INTERNET WRITING ASSIGNMENT
-The Art Institute of Chicago-
After looking through The Art Institute of Chicago’s “Drawing and Prints” collection, I found Georges Seurat’s Seated Women with a Parasol (study for La Grande Jatte), black conte crayon on ivory laid paper, 1884-85 and Antonio Pollaiuolo’s Battle of the Naked Men, engraving, 1470-75, to be my two favorites.
Seurat’s piece is a rough, shadowy depiction of a women sitting, holding a parasol and wearing a hat. The outline of her large skirt fills the bottom of the piece. As suggested in the title, the drawing is a study for Seurat’s famous A Sunday Afternoon on the Island of La Grande Jatte, 1884, and it as rendered in a similar fashion. However, Seated Women with a Parasol is monochromatic and appears rougher and smudged.
There is an eerie ghostly appearance to this piece. The figure’s head is turned away and left blank, leaving her mysterious. Shades of grey behind the women create an atmosphere suggesting a body of water and the smudged stippling throughout the drawing mimics a rough film grain, giving this drawing a slight photographic quality. The torso is built up to a rich velvety black, which stands out against the light background. The figure’s hand is rendered in such a way that is implies motion caught on film. While I don’t necessarily think this was Seurat’s intention I do find that it adds liveliness to his drawing.

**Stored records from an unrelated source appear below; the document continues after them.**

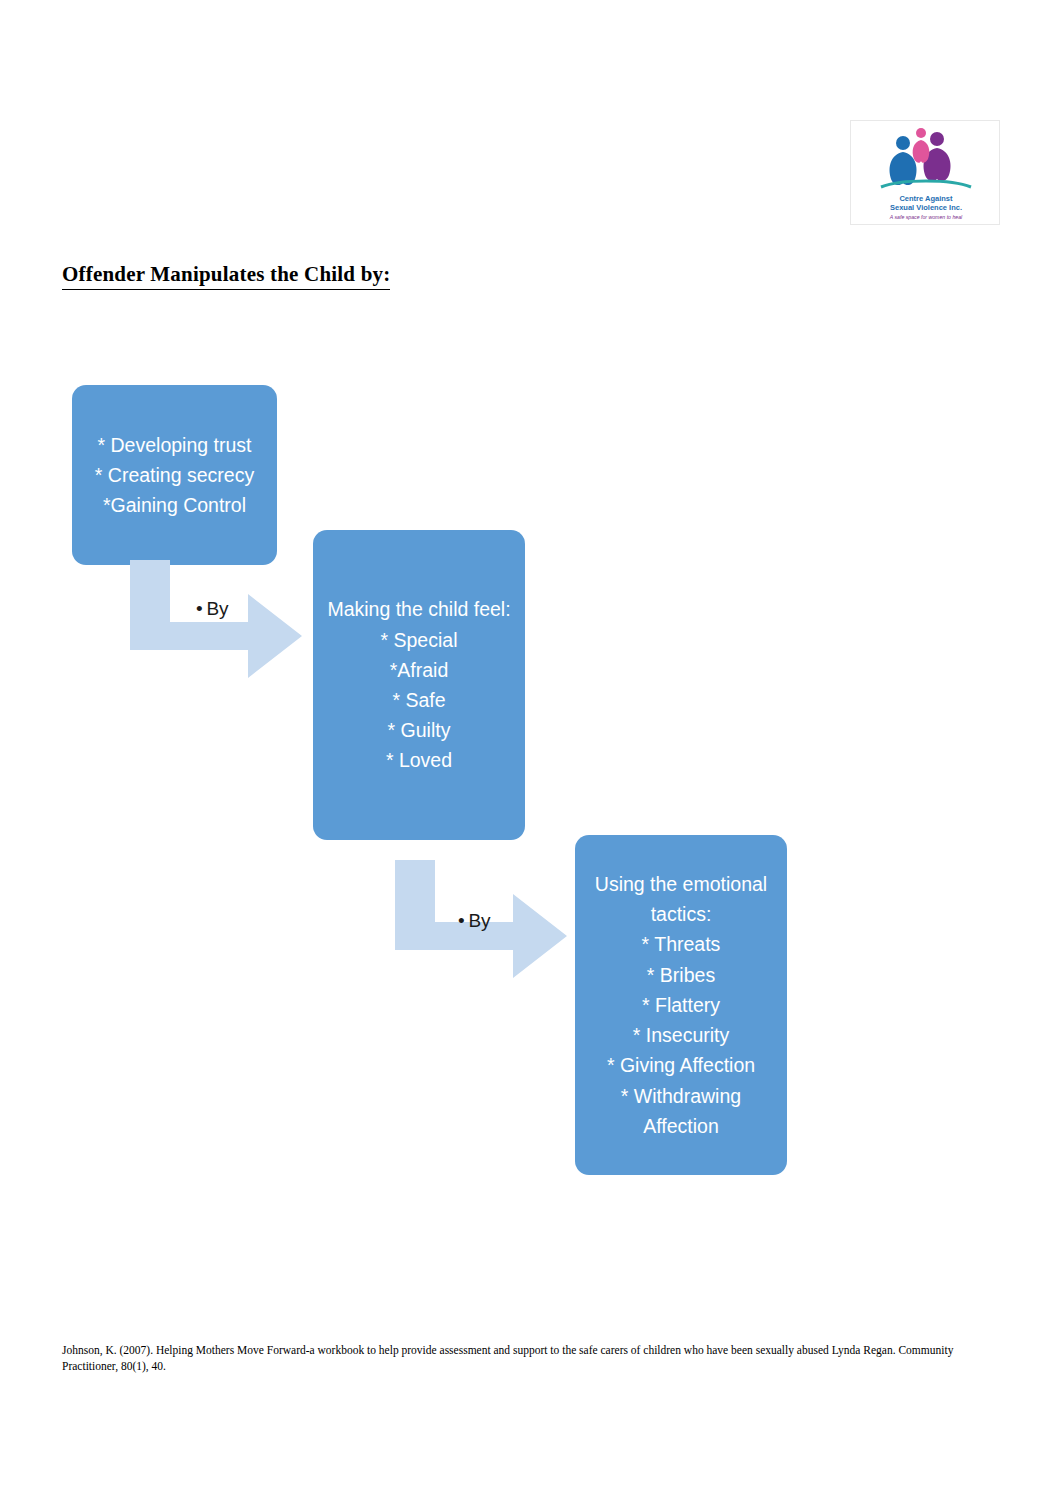Centre Against Sexual Violence Inc. A safe space for women to heal
Offender Manipulates the Child by:
* Developing trust
* Creating secrecy
*Gaining Control
•By
Making the child feel:
* Special
*Afraid
* Safe
* Guilty
* Loved
•By
Using the emotional tactics:
* Threats
* Bribes
* Flattery
* Insecurity
* Giving Affection
* Withdrawing Affection
Johnson, K. (2007). Helping Mothers Move Forward-a workbook to help provide assessment and support to the safe carers of children who have been sexually abused Lynda Regan. Community Practitioner, 80(1), 40.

Although it is beautiful it is also, simultaneously, unsettling, which is why I am so attracted to it. The image shifts back and forth from being a lovely black and white drawing of a woman by the lake to an ephemeral photograph of some ghostly apparition on a foggy shore.
The Pollaiuolo piece is my other favorite, namely because I find it amusing. (The title alone, Battle of the Naked Men, makes me smirk.) As the title suggests, this engraving depicts ten very naked men fighting. All the men are rendered with light grey hatching against darker grey and black hatching. All the hatching is done in a downward forty-five degree left to right motion.
This piece is also highly homoerotic: the two pairs of men in the foreground appear with one on top of the other. The man in the top most left corned is behind another man, penetrating him with an arrow. All the men are shown to be in their prime and in ideal physical condition. They all wield large swords, which are suggestive and phallic by nature.
Although all the figures are in motion, they appear stiff, as if they have been posed: holding themselves in staged action poses instead of actually fighting. Staggering the figures, one group in front of the other, creates depth. Space is implied, however, it still feels flat and crowded.
Of the two pieces Seurat’s is my favorite. The violence in Pollaiuolo’s piece is so embellished that I find it too frank to be interesting. Seurat’s piece, however, has a subtle ethereal quality that truly entices me. In my own body of work, I strive to create pieces that are beautiful and disturbing at the same time. Seurat’s piece, for me, emulates this duality, which is why I chose it as my favorite.